Isn’t it funny how things work with looming deadlines?
Last week, when Christina and I were finishing up our study, we looked forward to this week, our last at Aravind. Unlike most weeks here, we thought it would be relaxing, a week to ease and prepare ourselves for our eminent departure – shadow doctors, watch a few surgeries, numerous thank yous and final dinners. Somehow everything seemed to be lumped in the final few days, but managed to work itself out in the end.
Isn’t it funny how you grow attached to people?
By the time I write this line Christina and Sindhu are already off on the next leg of their journey. I’m handling it as well as anyone would if they lost 2/3 of themselves – I ordered Dominos and watched startrek. I’ll be OK.

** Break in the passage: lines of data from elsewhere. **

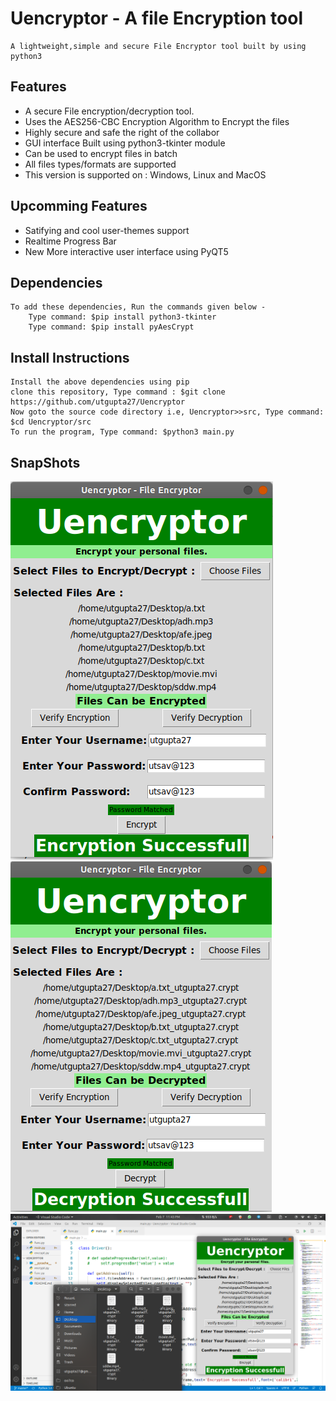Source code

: # Uencryptor - A file Encryption tool
    A lightweight,simple and secure File Encryptor tool built by using python3

## Features
- A secure File encryption/decryption tool.
- Uses the AES256-CBC Encryption Algorithm to Encrypt the files
- Highly secure and safe the right of the collabor
- GUI interface Built using python3-tkinter module
- Can be used to encrypt files in batch 
- All files types/formats are supported
- This version is supported on : Windows, Linux and MacOS

## Upcomming Features
- Satifying and cool user-themes support
- Realtime Progress Bar
- New More interactive user interface using PyQT5
    
## Dependencies
    To add these dependencies, Run the commands given below -
        Type command: $pip install python3-tkinter
        Type command: $pip install pyAesCrypt
    
## Install Instructions 
    Install the above dependencies using pip
    clone this repository, Type command : $git clone https://github.com/utgupta27/Uencryptor
    Now goto the source code directory i.e, Uencryptor>>src, Type command: $cd Uencryptor/src
    To run the program, Type command: $python3 main.py

## SnapShots
![alt text](https://github.com/utgupta27/Uencryptor/blob/master/images/Screenshot%20from%202021-02-07%2023-40-13.png)
![alt text](https://github.com/utgupta27/Uencryptor/blob/master/images/Screenshot%20from%202021-02-07%2023-41-56.png)
![alt text](https://github.com/utgupta27/Uencryptor/blob/master/images/Screenshot%20from%202021-02-07%2023-43-56.png)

Christina is jaunting off to Mumbai, Agra and Delhi before flying back home. Somehow she managed to pack beautifully under time duress. Between her newfound Indian wardrobe, gifts and mementos, she managed to pack as the most seasoned world travelers would. It seems like only a month ago instead of three we were planning our pre-Aravind trip to Bangalore and Mysore and now the next time we will meet will be on Locust Walk.
Sindhu’s heading home for much-deserved family time and vacation. From Israel she flew directly to India and expertly managed to insert herself not as a complete stranger, but as a seasoned friend.
Before leaving, Sindhu emphasized that we must not under any circumstance remain only situational friends – thrown together in a foreign country for a few months. Friends by force, not choice. Obviously that won’t happen. They’ve only been gone for a few hours and I’m already looking forward to “raging” during NSO, buying “matching” bikes, eating at the new Han Dynasty in West Philly and dairy “boot camp” (lots of Dairy Queen!). Christina, fine you win. I’ll even let Sindhu go to your family’s Thanksgiving…as long as I get her next year!
And that’s just Sindhu and Christina….
Inspired. Entirely welcomed. Those are the first words that come to mind about Aravind. Everyone from the lowest to highest employee made us feel part of the family. During the last few minutes of Christina’s goodbye, the retina clinic sisters crowded around her. All wished her the best; a few even demanded and successfully escorted her out of the hospital.
It’s touching how close we’ve all grown from working together. Our disparate backgrounds, language, culture and religious barriers may loom like the Himalayas, but were easily surmountable. (Hey, I’m leaving tomorrow. When else can make awful, Indian-inspired similes?)
The sisters kept asking when we will be back. Nobody knows, but Mr. Thulsi, the director of LAICO, Aravind’s consulting/training arm, mentioned how Aravind tends to attract repeat visitors. Nor is it uncommon to have intergenerational family members working or volunteering at Aravind over decades, he quickly added. Could this be us?
After a terrific summer, who knows when we’ll return. I certainly don’t, but I’m sure we won’t remain strangers.